BRANO FORNITO:
++++++++++++++++++++

Molte persone – forse persino la maggior parte delle persone – non riescono mai a superare questo “promontorio della paura”, e finiscono con l’ “esorcizzare” la sofferenza mentale, considerandola, come facevano anche gli antichi, come una sorta di “possessione demoniaca”, da “rimuovere” dal proprio campo di coscienza.
Eppure, se con una scelta amorevole, corggiosa ed intrepida, proviamo ad accettare fino in fondo, senza spaventarsi, proprio quel sovvertimento del reale e della “normalità” che costituisce la trama della sofferenza mentale, gradatamente i vaneggiamenti deliranti della cosidetta “alienità” cominciano a svelarsi come espressione di un “mondo”.
Un mondo anche esso sostenuto da un “codice” in grado di possedere una propria “logica”, un proprio “sentire”, un proprio “provare emozioni”, un proprio “soffrire”, un proprio – persino – “sorridere”, un proprio “osservare”. Un mondo “diverso”, certamente, da quello della maggior parte delle persone, ma diverso soltanto perchè “meno diffuso”, più raro, meno praticato dai più, sicuramente da sostenere anche con interventi farmacologici, ma tuttavia “possibile”, perchè umano, profondamente umano.

++++++++++++++++++++

MATERIALE FORNITO:
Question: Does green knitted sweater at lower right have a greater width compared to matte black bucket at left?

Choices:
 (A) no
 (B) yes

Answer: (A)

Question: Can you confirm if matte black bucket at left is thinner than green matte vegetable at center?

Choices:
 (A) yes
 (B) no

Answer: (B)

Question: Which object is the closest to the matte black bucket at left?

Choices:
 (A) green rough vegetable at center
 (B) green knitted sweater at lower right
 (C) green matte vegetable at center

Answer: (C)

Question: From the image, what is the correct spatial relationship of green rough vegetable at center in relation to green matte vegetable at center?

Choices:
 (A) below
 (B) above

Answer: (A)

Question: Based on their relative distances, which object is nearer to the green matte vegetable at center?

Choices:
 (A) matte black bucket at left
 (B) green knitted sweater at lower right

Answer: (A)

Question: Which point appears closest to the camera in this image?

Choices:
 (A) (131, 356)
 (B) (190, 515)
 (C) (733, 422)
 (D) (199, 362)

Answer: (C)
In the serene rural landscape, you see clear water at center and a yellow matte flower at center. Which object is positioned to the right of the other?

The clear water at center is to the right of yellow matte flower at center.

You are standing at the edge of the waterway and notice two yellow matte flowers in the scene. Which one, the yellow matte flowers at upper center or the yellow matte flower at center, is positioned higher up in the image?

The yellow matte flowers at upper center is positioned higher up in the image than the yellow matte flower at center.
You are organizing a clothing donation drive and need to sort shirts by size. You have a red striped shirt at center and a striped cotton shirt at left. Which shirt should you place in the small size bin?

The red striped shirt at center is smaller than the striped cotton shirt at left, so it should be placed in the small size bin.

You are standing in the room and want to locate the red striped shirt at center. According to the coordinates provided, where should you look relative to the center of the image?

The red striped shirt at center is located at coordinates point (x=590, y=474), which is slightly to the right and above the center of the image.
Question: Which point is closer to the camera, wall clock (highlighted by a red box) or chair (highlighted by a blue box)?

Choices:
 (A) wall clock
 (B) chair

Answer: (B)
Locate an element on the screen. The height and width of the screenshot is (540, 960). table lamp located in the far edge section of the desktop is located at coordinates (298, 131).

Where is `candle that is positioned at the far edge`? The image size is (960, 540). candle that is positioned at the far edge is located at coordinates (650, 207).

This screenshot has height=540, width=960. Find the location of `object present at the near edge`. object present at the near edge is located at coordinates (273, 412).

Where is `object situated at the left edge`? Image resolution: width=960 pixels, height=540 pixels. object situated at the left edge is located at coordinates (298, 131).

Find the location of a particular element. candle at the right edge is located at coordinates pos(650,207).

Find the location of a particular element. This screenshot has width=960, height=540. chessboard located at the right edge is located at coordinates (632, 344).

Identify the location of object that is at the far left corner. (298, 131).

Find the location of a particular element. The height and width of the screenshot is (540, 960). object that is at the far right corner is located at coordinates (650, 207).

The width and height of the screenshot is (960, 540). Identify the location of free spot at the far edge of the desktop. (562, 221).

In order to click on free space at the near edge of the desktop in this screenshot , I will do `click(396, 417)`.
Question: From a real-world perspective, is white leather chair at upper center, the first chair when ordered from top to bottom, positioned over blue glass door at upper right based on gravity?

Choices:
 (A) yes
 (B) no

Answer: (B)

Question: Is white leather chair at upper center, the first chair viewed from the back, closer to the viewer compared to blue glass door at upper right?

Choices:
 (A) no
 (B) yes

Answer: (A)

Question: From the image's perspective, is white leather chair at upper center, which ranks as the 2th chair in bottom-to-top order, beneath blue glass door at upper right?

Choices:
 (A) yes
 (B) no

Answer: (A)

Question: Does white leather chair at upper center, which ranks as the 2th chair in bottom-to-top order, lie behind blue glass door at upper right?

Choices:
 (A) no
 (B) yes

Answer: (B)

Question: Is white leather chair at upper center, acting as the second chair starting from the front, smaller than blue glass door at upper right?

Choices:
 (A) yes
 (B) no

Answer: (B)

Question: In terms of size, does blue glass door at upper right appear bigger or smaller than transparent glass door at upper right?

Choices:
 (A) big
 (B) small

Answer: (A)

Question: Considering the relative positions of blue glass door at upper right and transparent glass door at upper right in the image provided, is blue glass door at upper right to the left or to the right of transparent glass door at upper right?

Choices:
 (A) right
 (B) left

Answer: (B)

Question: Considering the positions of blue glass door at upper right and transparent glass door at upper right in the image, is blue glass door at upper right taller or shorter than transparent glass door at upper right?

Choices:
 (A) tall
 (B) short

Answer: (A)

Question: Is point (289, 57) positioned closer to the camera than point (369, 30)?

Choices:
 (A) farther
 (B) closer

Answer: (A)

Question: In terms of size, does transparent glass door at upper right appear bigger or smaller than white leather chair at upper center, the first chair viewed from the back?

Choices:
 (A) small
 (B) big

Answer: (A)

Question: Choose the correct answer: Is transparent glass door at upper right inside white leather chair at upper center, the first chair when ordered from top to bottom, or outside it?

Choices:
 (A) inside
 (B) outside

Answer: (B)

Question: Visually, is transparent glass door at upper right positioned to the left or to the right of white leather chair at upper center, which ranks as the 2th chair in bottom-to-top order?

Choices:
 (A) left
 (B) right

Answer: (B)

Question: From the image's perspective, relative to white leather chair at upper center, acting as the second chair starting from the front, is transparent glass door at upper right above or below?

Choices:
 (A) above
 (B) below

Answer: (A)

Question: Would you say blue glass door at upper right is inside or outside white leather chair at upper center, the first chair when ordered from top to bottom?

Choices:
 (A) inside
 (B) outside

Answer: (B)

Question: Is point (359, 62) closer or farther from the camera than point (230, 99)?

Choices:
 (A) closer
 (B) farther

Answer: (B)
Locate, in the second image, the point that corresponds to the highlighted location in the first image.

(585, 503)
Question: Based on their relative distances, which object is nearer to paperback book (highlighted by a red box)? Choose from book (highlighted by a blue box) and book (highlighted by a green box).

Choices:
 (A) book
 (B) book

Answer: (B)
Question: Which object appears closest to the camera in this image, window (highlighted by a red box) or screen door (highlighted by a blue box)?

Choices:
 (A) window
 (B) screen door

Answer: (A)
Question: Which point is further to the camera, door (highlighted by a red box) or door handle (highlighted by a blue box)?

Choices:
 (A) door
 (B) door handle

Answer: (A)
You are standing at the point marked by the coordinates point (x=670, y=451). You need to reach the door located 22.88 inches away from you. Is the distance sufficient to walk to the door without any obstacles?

++++++++++++++++++++

IL SUO COMPITO:
Trascriva parola per parola l'intero brano sulla sofferenza mentale, senza alcuna modifica.

SPAZIO RISPOSTA:
Molte persone – forse persino la maggior parte delle persone – non riescono mai a superare questo “promontorio della paura”, e finiscono con l’ “esorcizzare” la sofferenza mentale, considerandola, come facevano anche gli antichi, come una sorta di “possessione demoniaca”, da “rimuovere” dal proprio campo di coscienza.
Eppure, se con una scelta amorevole, corggiosa ed intrepida, proviamo ad accettare fino in fondo, senza spaventarsi, proprio quel sovvertimento del reale e della “normalità” che costituisce la trama della sofferenza mentale, gradatamente i vaneggiamenti deliranti della cosidetta “alienità” cominciano a svelarsi come espressione di un “mondo”.
Un mondo anche esso sostenuto da un “codice” in grado di possedere una propria “logica”, un proprio “sentire”, un proprio “provare emozioni”, un proprio “soffrire”, un proprio – persino – “sorridere”, un proprio “osservare”. Un mondo “diverso”, certamente, da quello della maggior parte delle persone, ma diverso soltanto perchè “meno diffuso”, più raro, meno praticato dai più, sicuramente da sostenere anche con interventi farmacologici, ma tuttavia “possibile”, perchè umano, profondamente umano.